• TÂCHE À RÉALISER:
Mettez à jour les entrées en commençant à la ligne qui contient « Which event on » et en terminant à celle qui contient « 4:30 PM -- halfway », bornes comprises. Remplacez « end time » par « finish time » sans rien modifier d'autre.

• DONNÉES FOURNIES:
◆ ◆ ◆ ◆ ◆ ◆ ◆

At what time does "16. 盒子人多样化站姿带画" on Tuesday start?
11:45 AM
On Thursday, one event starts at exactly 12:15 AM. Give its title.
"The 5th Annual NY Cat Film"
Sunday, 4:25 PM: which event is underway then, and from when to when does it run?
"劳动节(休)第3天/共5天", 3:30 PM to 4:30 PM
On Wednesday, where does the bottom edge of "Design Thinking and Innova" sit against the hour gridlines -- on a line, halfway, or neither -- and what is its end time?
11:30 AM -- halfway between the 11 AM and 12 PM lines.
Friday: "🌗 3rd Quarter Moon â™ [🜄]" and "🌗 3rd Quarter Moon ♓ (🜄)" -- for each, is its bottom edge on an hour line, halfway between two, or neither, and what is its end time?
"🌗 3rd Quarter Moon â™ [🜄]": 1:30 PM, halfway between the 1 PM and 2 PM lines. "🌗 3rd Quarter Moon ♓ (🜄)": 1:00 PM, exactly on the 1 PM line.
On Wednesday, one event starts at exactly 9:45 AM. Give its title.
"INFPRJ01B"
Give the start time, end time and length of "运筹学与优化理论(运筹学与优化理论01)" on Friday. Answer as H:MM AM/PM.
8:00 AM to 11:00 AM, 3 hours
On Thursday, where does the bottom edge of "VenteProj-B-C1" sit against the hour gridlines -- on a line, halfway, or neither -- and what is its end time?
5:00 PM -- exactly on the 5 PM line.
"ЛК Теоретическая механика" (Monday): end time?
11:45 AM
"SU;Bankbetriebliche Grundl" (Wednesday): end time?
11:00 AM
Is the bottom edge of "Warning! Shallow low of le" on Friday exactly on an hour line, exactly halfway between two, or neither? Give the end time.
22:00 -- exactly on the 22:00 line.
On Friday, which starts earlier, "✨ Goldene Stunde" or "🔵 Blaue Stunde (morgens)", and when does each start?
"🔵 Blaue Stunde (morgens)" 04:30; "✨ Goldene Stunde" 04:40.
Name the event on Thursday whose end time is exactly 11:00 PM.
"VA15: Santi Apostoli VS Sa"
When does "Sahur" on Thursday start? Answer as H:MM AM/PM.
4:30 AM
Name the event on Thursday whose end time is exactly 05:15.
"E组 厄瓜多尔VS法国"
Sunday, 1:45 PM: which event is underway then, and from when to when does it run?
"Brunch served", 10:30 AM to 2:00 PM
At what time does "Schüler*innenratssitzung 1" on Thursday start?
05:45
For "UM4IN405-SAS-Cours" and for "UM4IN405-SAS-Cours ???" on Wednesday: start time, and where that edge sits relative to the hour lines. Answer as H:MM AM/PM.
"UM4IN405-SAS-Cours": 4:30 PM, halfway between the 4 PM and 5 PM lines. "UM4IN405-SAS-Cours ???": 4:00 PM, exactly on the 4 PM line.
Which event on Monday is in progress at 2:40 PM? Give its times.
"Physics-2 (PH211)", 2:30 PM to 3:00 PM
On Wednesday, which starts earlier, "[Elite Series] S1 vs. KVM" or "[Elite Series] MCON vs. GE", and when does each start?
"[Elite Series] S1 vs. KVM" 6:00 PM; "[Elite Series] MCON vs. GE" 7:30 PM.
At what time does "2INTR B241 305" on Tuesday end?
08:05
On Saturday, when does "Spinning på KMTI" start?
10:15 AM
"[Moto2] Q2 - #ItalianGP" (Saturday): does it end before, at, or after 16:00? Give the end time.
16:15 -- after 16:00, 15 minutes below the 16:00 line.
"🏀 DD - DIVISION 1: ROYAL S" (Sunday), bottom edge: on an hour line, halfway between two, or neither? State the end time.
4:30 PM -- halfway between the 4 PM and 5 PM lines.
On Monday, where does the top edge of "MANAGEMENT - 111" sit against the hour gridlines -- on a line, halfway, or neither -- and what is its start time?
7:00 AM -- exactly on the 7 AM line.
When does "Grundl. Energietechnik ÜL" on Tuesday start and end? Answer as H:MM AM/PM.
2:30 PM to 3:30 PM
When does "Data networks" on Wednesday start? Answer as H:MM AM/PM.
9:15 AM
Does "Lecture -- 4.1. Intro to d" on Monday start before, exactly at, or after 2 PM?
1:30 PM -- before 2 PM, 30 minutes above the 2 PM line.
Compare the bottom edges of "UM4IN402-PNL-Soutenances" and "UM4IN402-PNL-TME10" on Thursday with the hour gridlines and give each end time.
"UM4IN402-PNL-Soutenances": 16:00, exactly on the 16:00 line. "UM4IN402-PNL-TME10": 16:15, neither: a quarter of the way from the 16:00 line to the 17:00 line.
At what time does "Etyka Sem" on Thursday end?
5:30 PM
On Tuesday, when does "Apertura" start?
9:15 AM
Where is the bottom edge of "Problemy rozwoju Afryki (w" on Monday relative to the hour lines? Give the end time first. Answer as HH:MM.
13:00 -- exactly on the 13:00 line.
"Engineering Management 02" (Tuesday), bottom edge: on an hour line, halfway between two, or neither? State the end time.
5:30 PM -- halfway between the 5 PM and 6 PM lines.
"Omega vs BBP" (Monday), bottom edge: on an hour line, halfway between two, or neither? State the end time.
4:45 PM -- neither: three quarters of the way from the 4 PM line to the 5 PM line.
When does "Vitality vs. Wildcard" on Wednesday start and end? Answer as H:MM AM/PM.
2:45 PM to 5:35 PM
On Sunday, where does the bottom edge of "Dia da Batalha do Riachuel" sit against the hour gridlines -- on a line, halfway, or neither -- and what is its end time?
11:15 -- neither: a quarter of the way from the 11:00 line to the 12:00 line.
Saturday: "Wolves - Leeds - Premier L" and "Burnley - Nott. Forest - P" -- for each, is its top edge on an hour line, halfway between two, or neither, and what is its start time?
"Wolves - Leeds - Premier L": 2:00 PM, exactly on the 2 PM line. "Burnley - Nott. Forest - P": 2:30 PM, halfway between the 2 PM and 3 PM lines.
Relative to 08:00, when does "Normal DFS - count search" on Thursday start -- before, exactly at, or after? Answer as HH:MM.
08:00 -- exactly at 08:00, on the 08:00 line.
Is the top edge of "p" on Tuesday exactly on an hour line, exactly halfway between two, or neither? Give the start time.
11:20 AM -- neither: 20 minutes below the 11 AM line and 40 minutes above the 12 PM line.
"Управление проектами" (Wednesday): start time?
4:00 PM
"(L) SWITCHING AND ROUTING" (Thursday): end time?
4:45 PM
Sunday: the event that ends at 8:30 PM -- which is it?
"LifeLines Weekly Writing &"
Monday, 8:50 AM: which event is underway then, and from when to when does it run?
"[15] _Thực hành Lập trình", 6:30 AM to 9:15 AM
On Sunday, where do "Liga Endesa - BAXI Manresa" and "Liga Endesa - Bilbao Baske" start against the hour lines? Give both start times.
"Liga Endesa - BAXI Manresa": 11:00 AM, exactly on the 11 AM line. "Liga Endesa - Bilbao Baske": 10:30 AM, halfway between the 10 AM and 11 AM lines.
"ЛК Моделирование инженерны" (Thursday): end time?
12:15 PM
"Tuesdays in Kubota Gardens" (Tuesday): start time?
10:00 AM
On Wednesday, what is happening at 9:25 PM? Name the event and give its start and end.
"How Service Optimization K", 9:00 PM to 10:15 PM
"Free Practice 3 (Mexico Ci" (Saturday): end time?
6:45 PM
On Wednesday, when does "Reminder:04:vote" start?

◆ ◆ ◆ ◆ ◆ ◆ ◆

• RÉPONSE:
Which event on Monday is in progress at 2:40 PM? Give its times.
"Physics-2 (PH211)", 2:30 PM to 3:00 PM
On Wednesday, which starts earlier, "[Elite Series] S1 vs. KVM" or "[Elite Series] MCON vs. GE", and when does each start?
"[Elite Series] S1 vs. KVM" 6:00 PM; "[Elite Series] MCON vs. GE" 7:30 PM.
At what time does "2INTR B241 305" on Tuesday end?
08:05
On Saturday, when does "Spinning på KMTI" start?
10:15 AM
"[Moto2] Q2 - #ItalianGP" (Saturday): does it end before, at, or after 16:00? Give the finish time.
16:15 -- after 16:00, 15 minutes below the 16:00 line.
"🏀 DD - DIVISION 1: ROYAL S" (Sunday), bottom edge: on an hour line, halfway between two, or neither? State the finish time.
4:30 PM -- halfway between the 4 PM and 5 PM lines.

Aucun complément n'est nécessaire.